Frequently Asked Questions

What does set -euo pipefail do in bash?

set -e exits the script when any command fails. set -u treats references to unset variables as errors. set -o pipefail makes a pipeline return the exit code of the first failing command instead of the last command. Together, they form "strict mode" and catch the majority of silent bash failures that cause data loss or incorrect behavior.

Why should I always quote variables in bash?

Unquoted variables undergo word splitting (spaces in values become separate arguments) and glob expansion (values containing * or ? match filenames). Both behaviors cause subtle, dangerous bugs. The classic example: rm -rf $DIR/ with an empty $DIR becomes rm -rf /. Double-quoting ("$DIR") prevents both word splitting and globbing.

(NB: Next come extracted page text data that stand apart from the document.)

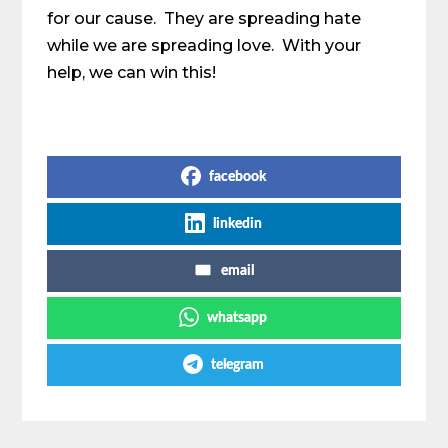
for our cause. They are spreading hate
while we are spreading love. With your
help, we can win this!
Share on Social Media
facebook
linkedin
email
whatsapp
telegram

What is the difference between [[ ]] and [ ] in bash?

[ ] is the POSIX test command -- an external binary that follows standard command parsing. [[ ]] is a bash keyword with special parsing: it doesn't word-split variables, supports pattern matching (== *.txt) and regex (=~), and allows &&/|| inside the brackets. Use [[ ]] in bash scripts; use [ ] only for POSIX sh compatibility.

How do I make a bash script idempotent?

Check for the desired state before making changes. Use mkdir -p instead of mkdir. Check if users exist before useradd. Use grep -q before appending to config files. Use ln -sfn for symlinks. Test by running the script twice -- if the second run changes nothing and exits cleanly, it's idempotent.

What is ShellCheck and should I use it?

ShellCheck is a static analysis tool that finds bugs, style issues, and security problems in bash scripts. It catches unquoted variables, deprecated syntax, unreachable code, and common logical errors. Yes, you should use it -- add it to your editor (VS Code extension available) and CI pipeline. It catches real bugs that experienced scripters miss.

When should I use Python instead of bash?

Switch to Python when your script exceeds 100-200 lines, needs complex data structures (dictionaries, nested objects), requires robust error handling with retries, parses JSON or YAML extensively, needs unit tests, or performs concurrent operations. Bash excels at gluing CLI commands together for short, linear tasks.

How do I handle errors and cleanup in bash?

Use trap cleanup EXIT to register a function that runs when the script exits (success or failure). This is the bash equivalent of try/finally. Create temp files with mktemp and clean them up in the trap. For specific error handling, use command || die "message" where die is a function that logs and exits.

Conclusion

Reliable bash comes down to a few habits: start every script with set -euo pipefail, always double-quote variables, use [[ ]] instead of [ ], write idempotent operations, use trap for cleanup, and run ShellCheck before committing. These practices catch 90% of the bugs that make bash scripts dangerous. And when a script grows past 200 lines or needs real data structures, switch to Python. Bash is a great tool -- but only within its limits.